Alston, 75 Haw. 517, 531-35, 865 P.2d 157, 165-67 (1994). The
family court's
instruction was proper. It therefore follows that the court's
instruction was not
"prejudicially insufficient, erroneous, inconsistent, or misleading." State v.
Vanstory, 91 Hawai`i 33, 42, 979 P.2d 1059, 1068 (1999).
2. The family
court did not err in failing to further define the term "attendant
circumstances" in instructing the jury on the
offense of abuse of a family or household member. Wachi contends that
the term "attendant circumstances" is "a technical
legal term that has no meaning to a member of the jury (a non-lawyer)
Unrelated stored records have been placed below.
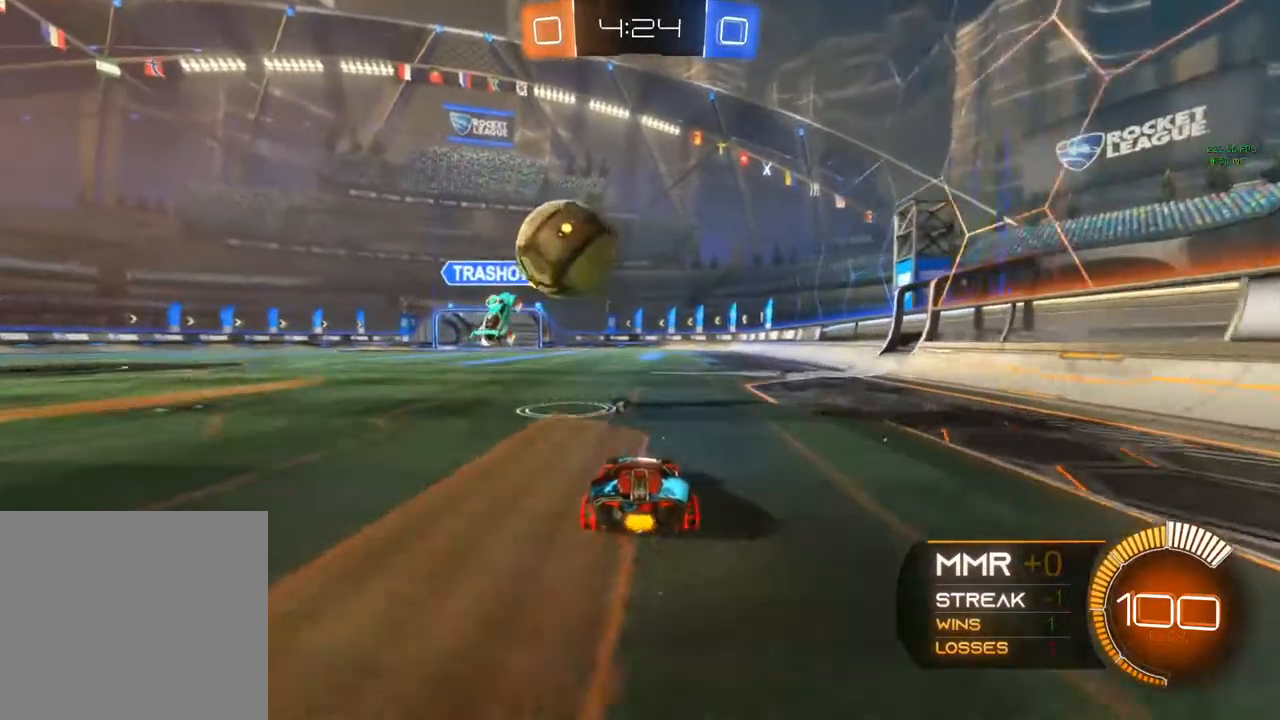
{"buttons": ["B", "R2"], "left_stick": "left", "right_stick": "center", "events": [[33, "left_stick", "right"], [217, "left_stick", "center"], [267, "B", "down"], [300, "left_stick", "left"]]}
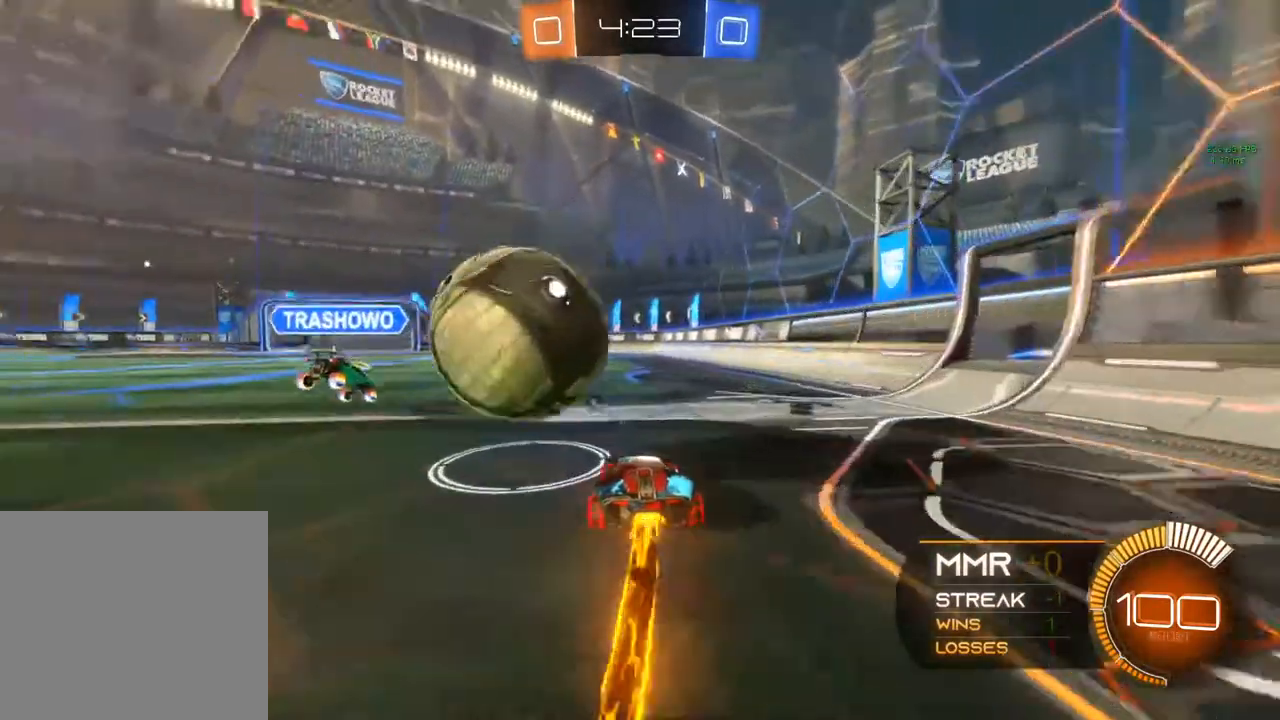
{"buttons": [], "left_stick": "left", "right_stick": "center", "events": [[117, "R2", "up"], [133, "B", "up"], [267, "R2", "down"], [417, "R2", "up"]]}
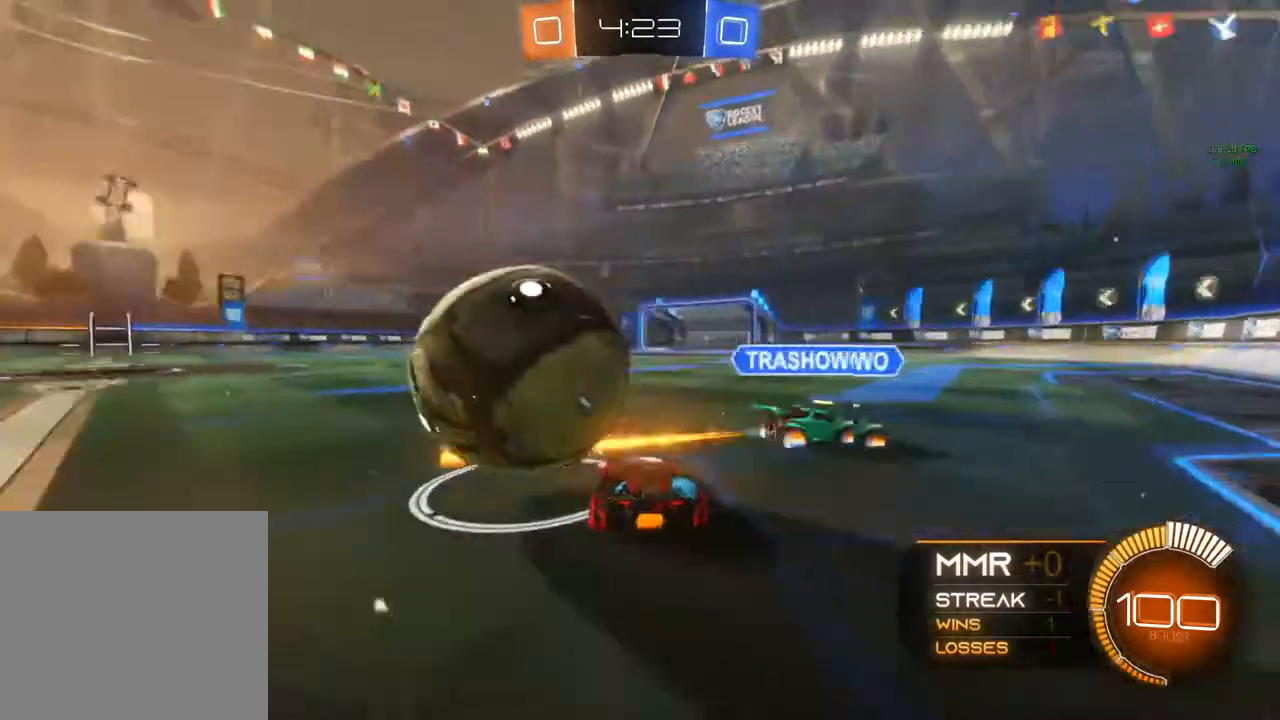
{"buttons": ["B"], "left_stick": "right", "right_stick": "center", "events": [[133, "B", "down"], [133, "R2", "down"], [183, "left_stick", "center"], [383, "R2", "up"], [383, "left_stick", "right"]]}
in the context of a criminal case such as the instant
one." According to Wachi, because the term "attendant circumstances"
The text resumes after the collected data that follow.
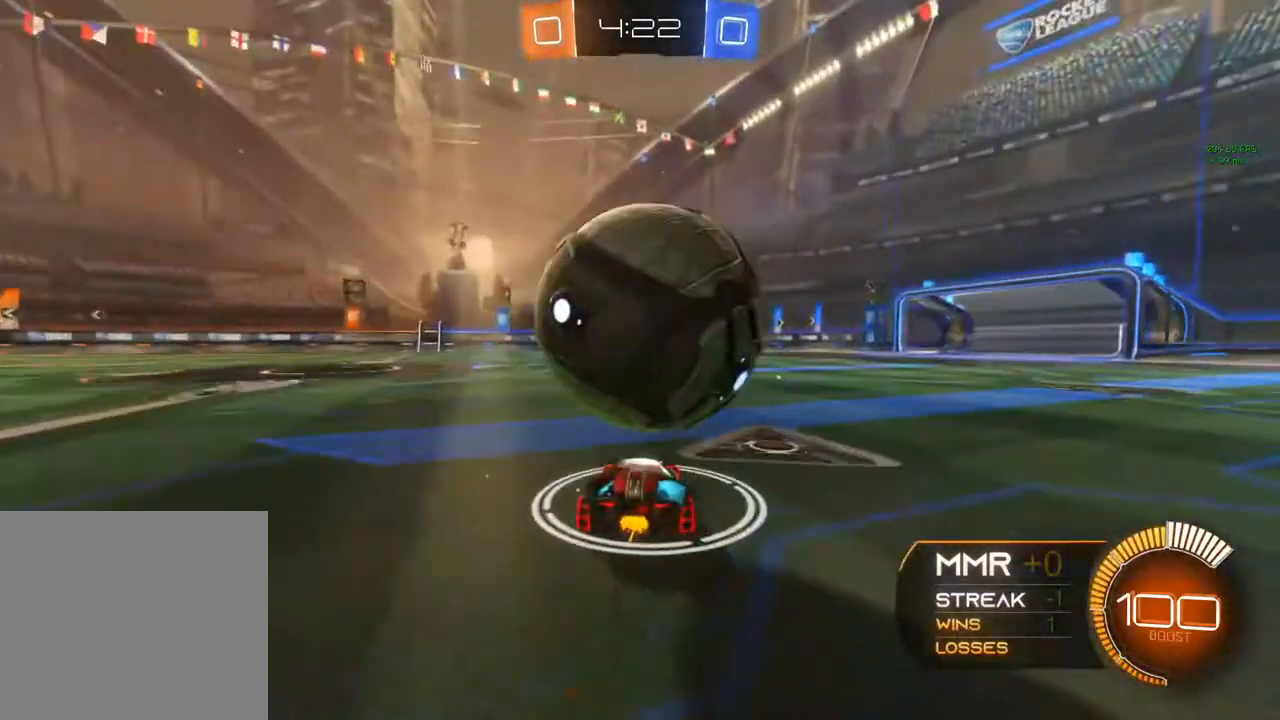
{"buttons": [], "left_stick": "right", "right_stick": "center", "events": [[67, "B", "up"], [133, "left_stick", "center"], [383, "left_stick", "right"]]}
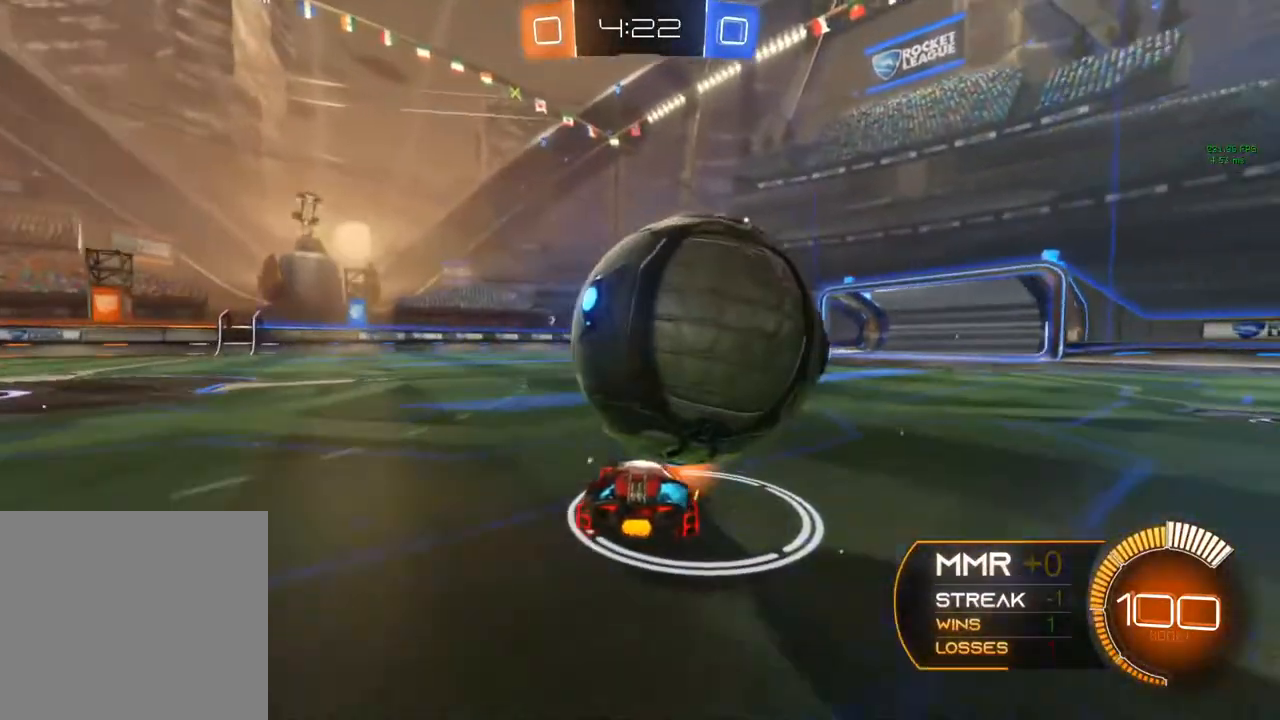
{"buttons": ["B", "R2"], "left_stick": "right", "right_stick": "center", "events": [[33, "left_stick", "center"], [150, "R2", "down"], [300, "B", "down"], [483, "left_stick", "right"]]}
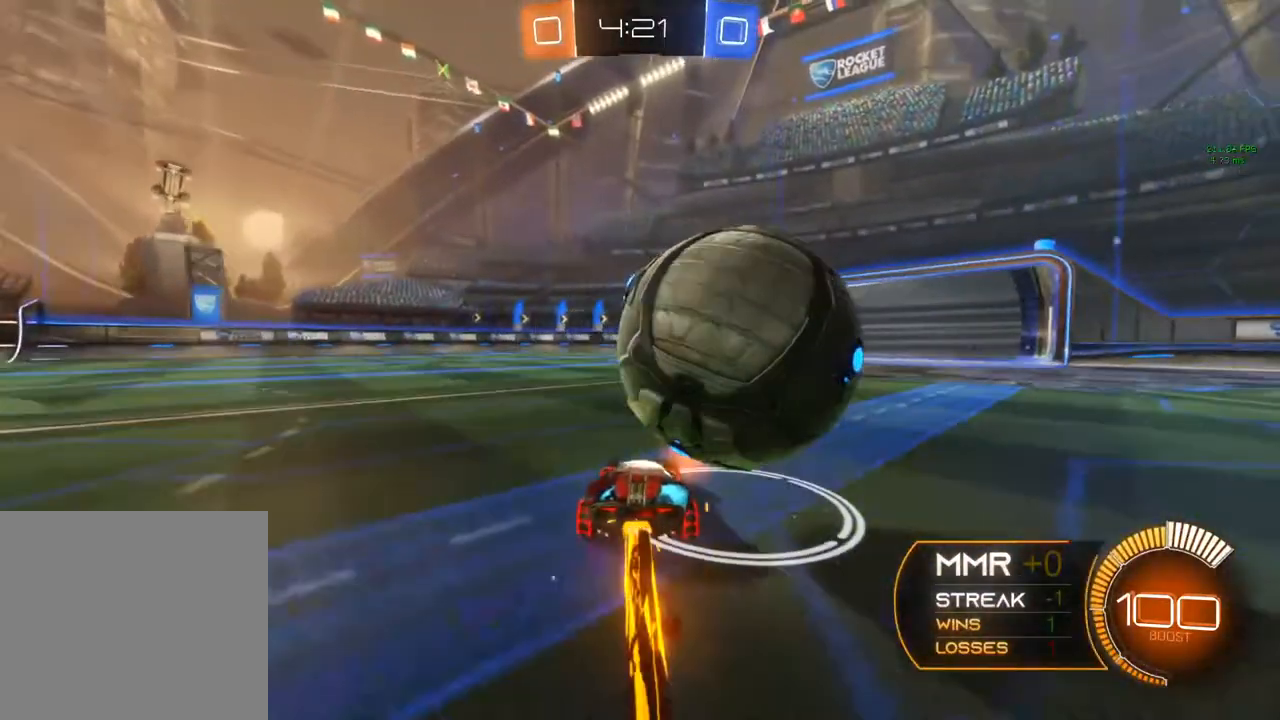
{"buttons": ["L2", "R2"], "left_stick": "center", "right_stick": "center", "events": [[117, "B", "up"], [167, "X", "down"], [483, "L2", "down"], [483, "X", "up"], [483, "left_stick", "center"]]}
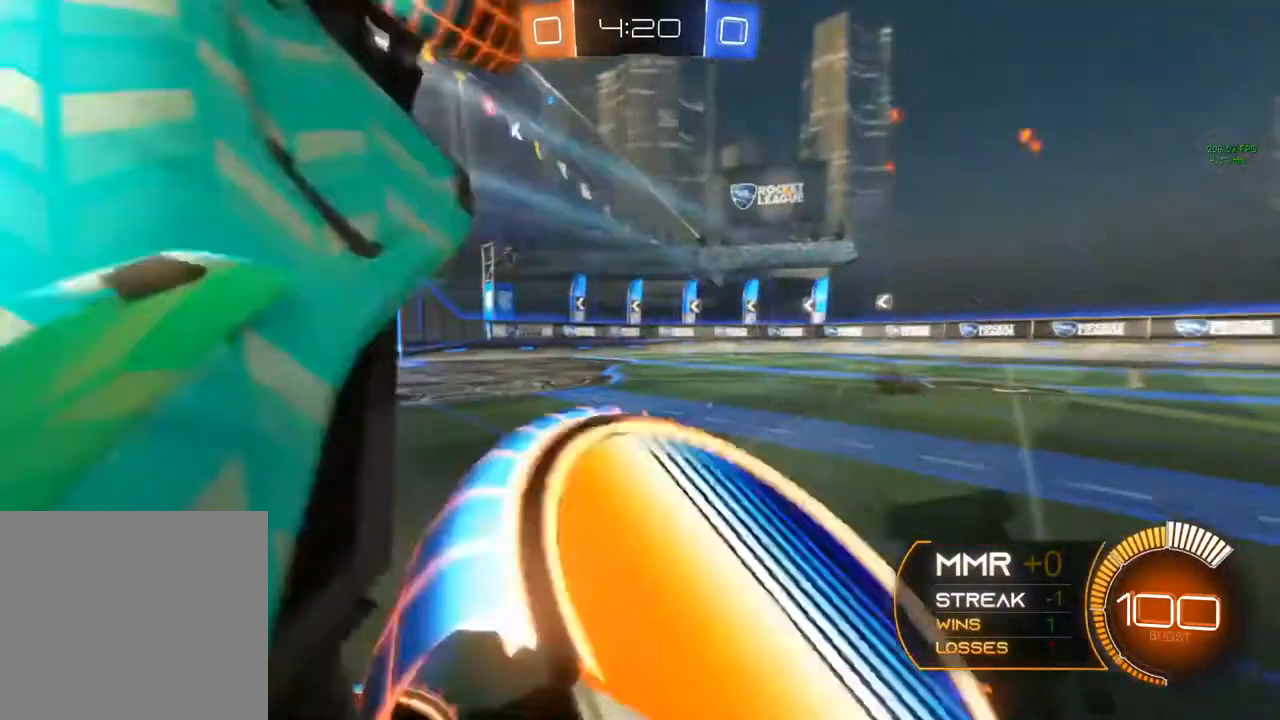
{"buttons": ["R2"], "left_stick": "right", "right_stick": "center", "events": [[183, "L2", "up"], [183, "Y", "down"], [183, "left_stick", "right"], [317, "Y", "up"]]}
was not further defined, the jury had no means of
determining that the second material element -- that Wachi and the CW
were either family or household members -- was an
attendant circumstance. He therefore argues that the jury did not know
that it was supposed to apply the portions of the
state-of-mind instructions pertaining to attendant circumstances in
deciding whether the prosecution had proved the second
material element. We disagree with Wachi's arguments.
The term
"attendant circumstances" is plain English and has a commonly
understood meaning. The jury could easily figure
out which element was the attendant circumstances of the abuse of
family or household member offense and thus which
portions of the state-of-mind instructions to apply. The term
"attendant circumstances" was chosen by the Hawai`i
Legislature to describe one of the three types of elements that can be
specified in an offense. HRS § 702-205 (1993). The
Legislature did not further define the term and the family court was
not required to do so. State
v. Haili, 103 Hawai`i 89,
108-09, 79 P.3d 1263, 1282-83 (2003).
IT IS HEREBY
ORDERED that the March 22, 2004, Judgment of the Family Court of the
First Circuit is
affirmed.
DATED: Honolulu,
Hawai`i, October 26, 2006.
On the briefs:
Earle A. Partington
for Defendant-Appellant
Daniel H. Shimizu
Deputy Prosecuting Attorney
City and County of Honolulu
for Plaintiff-Appellee
1. The Honorable Rhonda
Nishimura presided.
2. Hawaii Revised Statutes (HRS) § 709-906 (Supp. 2005) provides, in relevant part:
For the purposes of this section, "family or household member" means spouses or reciprocal beneficiaries, former spouses or reciprocal beneficiaries, persons who have a child in common, parents, children, persons related by consanguinity, and persons jointly residing or formerly residing in the same dwelling unit.
3. HRS § 707-715 (1993) provides, in relevant part:
(1) With the intent to terrorize, or in reckless disregard of the risk of terrorizing, another person . . . .
HRS § 707-717(1) (1993) provides:(1) A person commits the offense of terroristic threatening in the second degree if the person commits terroristic threatening other than as provided in section 707-716.
HRS § 707-716 (1993), in turn, provides, in relevant part:(1) A person commits the offense of terroristic threatening in the first degree if the person commits terroristic threatening:
(b) By threats made in a common scheme against different persons; or
(d) With the use of a dangerous instrument.